Tally the lines in the items below that contain the string "Count". Reply with the number only.
[start RECORDS]
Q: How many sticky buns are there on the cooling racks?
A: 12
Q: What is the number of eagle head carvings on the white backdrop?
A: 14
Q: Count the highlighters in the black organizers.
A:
[end RECORDS]
[start RECORDS]
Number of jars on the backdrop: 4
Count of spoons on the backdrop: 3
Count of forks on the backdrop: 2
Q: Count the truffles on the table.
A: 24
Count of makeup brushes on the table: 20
[end RECORDS]
[start RECORDS]
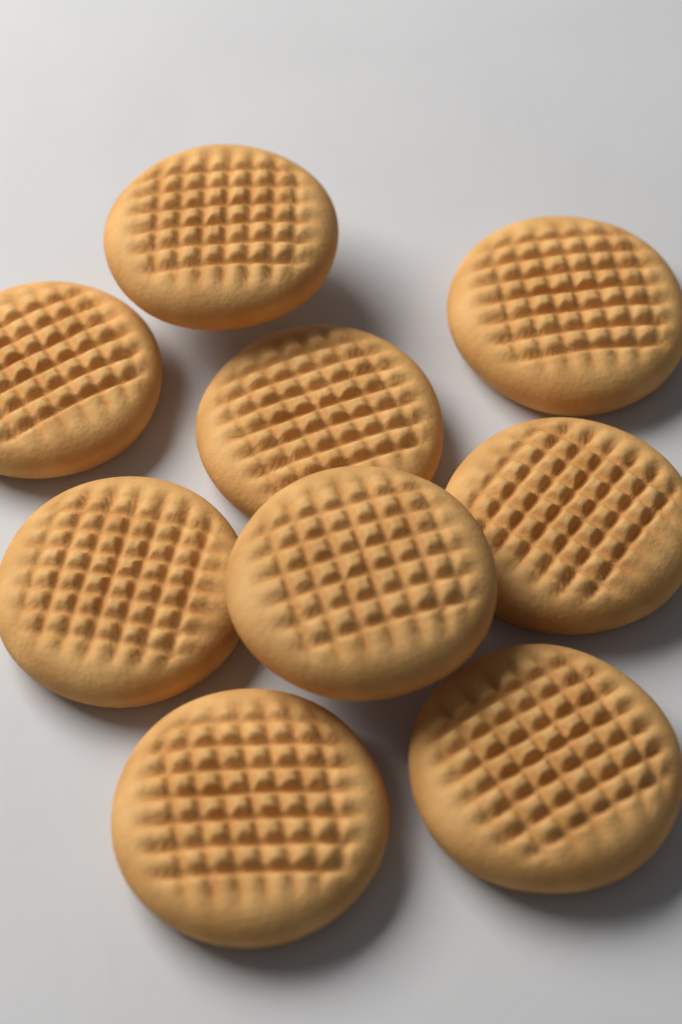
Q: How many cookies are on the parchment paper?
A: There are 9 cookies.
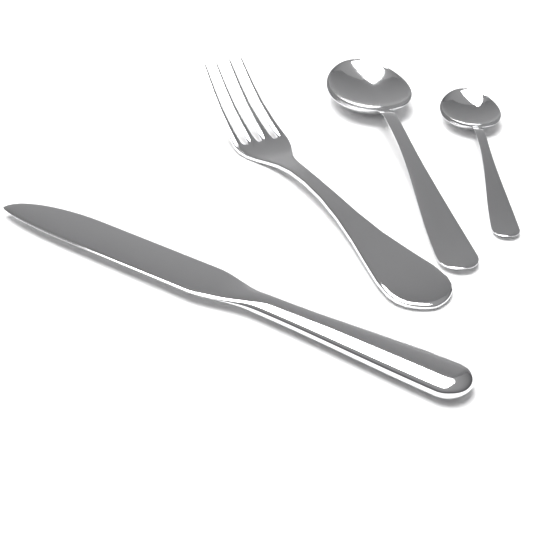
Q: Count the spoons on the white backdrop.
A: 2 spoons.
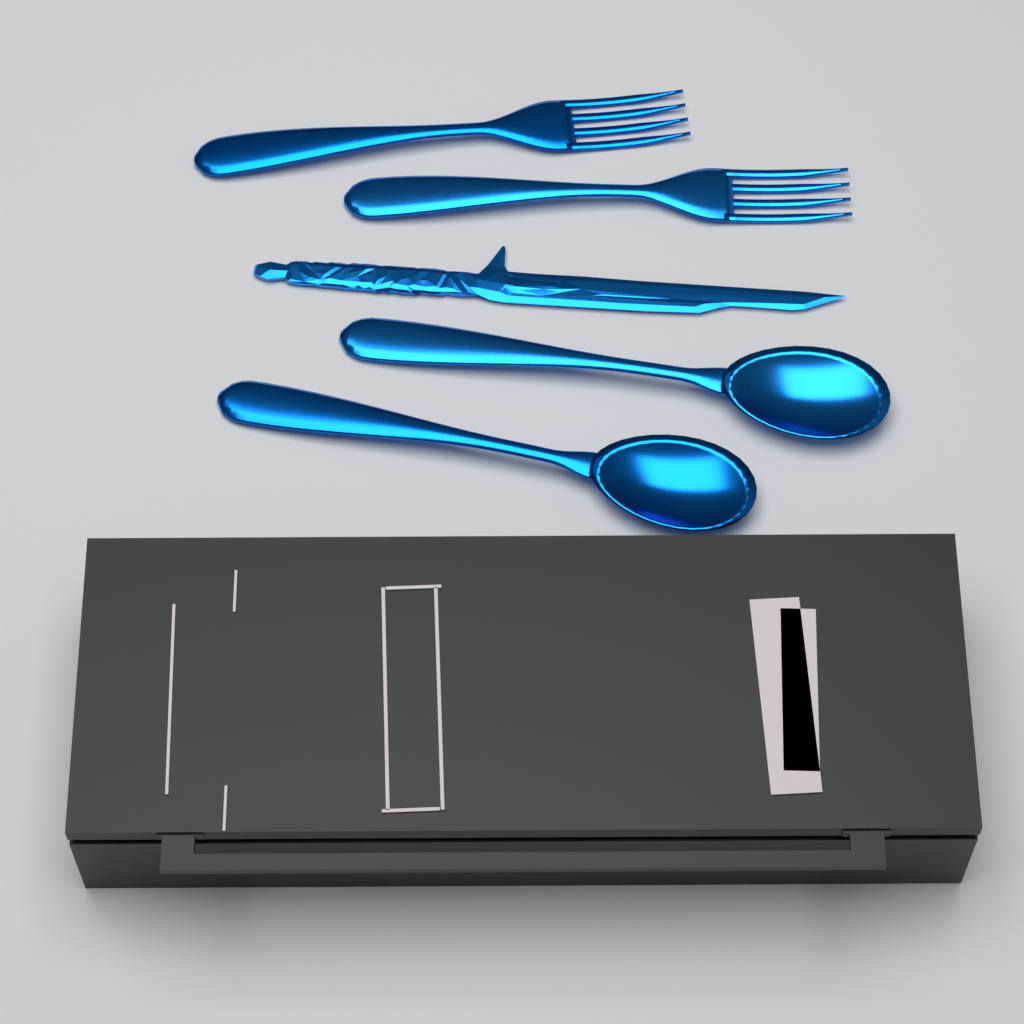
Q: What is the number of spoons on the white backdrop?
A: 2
[end RECORDS]
◆ **COMPLETED TASK**
6